In 2007, there were 205 rescues, and 69 topped $500, she said.
In May, a 57-year-old man suffered a fractured rib and pelvis after he fell while trying to climb Flattop Mountain.
A pair of backcountry skiers spotted him at the base of Ptarmigan Glacier, where he had been for 24 hours.
The following month, four climbers who were roped together fell more than 300 feet as they descended a steep snow slope above Emerald Lake.
The entire group suffered injuries, and park rangers and Larimer County Search and Rescue members carried two of the climbers out on litters.
On July 6, a 54-year-old woman from Enid, Okla., was posing for a photograph next to Glacier Creek when she slipped and fell and was swept downstream.

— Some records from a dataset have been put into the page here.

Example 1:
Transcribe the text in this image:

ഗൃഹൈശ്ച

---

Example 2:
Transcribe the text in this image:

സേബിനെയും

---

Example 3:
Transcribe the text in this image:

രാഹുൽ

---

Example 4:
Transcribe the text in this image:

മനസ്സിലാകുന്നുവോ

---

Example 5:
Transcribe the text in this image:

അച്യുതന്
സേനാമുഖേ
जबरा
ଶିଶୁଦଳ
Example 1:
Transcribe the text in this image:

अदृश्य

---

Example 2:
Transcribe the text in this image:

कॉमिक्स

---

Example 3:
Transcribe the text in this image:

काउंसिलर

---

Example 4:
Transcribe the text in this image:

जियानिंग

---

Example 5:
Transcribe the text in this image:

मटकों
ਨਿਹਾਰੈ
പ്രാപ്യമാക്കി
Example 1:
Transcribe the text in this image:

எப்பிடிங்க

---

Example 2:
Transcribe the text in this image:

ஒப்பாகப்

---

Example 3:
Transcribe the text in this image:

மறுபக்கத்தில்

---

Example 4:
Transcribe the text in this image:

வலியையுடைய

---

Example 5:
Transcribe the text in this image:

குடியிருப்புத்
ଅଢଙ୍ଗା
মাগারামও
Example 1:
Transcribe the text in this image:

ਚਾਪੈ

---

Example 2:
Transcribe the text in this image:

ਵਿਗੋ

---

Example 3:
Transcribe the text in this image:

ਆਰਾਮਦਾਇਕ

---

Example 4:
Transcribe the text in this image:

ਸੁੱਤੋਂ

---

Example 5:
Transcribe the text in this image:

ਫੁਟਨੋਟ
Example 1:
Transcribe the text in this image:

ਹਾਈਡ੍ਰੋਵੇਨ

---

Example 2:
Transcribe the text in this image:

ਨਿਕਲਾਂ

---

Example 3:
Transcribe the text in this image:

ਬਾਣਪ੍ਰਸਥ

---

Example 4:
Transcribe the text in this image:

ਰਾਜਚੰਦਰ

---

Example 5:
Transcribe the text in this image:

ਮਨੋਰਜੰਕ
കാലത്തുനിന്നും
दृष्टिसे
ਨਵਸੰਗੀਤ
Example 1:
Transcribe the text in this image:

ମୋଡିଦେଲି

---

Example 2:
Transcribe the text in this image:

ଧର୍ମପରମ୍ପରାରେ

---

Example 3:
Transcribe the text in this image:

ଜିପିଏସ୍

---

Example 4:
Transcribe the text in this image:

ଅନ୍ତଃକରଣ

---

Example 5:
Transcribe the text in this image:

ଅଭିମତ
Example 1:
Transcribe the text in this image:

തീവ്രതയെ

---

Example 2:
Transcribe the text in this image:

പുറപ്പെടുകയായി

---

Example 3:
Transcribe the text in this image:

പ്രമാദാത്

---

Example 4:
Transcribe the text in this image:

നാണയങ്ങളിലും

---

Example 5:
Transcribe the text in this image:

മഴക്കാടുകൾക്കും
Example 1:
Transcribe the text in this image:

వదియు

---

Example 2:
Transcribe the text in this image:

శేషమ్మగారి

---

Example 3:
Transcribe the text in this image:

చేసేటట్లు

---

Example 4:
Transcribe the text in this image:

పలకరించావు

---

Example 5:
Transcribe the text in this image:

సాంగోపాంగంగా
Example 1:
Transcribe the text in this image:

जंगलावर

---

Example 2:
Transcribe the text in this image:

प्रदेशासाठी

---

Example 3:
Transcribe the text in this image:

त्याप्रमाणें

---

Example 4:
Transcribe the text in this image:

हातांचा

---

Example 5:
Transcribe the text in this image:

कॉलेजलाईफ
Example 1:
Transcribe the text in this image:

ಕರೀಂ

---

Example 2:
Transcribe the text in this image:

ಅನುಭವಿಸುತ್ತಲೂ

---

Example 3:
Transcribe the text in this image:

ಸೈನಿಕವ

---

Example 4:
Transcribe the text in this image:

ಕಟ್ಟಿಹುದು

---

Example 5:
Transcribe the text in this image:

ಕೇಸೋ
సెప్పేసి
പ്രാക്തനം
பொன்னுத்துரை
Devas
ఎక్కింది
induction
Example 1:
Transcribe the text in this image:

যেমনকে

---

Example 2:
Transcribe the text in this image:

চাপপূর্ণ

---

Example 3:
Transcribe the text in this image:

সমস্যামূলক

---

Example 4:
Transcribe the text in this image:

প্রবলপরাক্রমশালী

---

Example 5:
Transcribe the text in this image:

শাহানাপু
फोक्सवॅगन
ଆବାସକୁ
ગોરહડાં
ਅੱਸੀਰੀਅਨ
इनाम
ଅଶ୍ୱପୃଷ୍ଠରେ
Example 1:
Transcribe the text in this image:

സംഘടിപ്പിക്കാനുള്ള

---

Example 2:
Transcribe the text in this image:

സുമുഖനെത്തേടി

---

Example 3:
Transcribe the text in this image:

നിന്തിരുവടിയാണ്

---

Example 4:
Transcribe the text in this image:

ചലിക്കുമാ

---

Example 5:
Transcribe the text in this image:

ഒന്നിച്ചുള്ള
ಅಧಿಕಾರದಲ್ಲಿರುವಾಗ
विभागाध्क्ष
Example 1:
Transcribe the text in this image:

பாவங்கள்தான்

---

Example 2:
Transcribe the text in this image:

Estes Park Dive Rescue, park rangers and others rescued her as she clung to a rock. She suffered from hypothermia and a broken wrist.
Later in the month, a pair of rangers alternated carrying a woman on their backs for about two hours after she broke her ankle near Black Lake.
A 62-year-old Durango man died after he collapsed below the summit of Longs Peak when he had a heart attack on July 20. Bystanders performed CPR for 30 minutes.
His body was flown to a helispot in the Upper Beaver Meadows area of the park.
Four days later, a 64-year-old man fell 10 feet in Longs Peak’s “Trough” area and suffered a head laceration, a damaged ankle and other injuries.
A pair of rangers and a friend of the man got him to a shelter, and he was flown out the following day.
This year’s assortment and pace of rescues is typical, Patterson said.
“I don’t know a tally for this year,” she said, “but I have been here for eight years, and it hasn’t been any less.”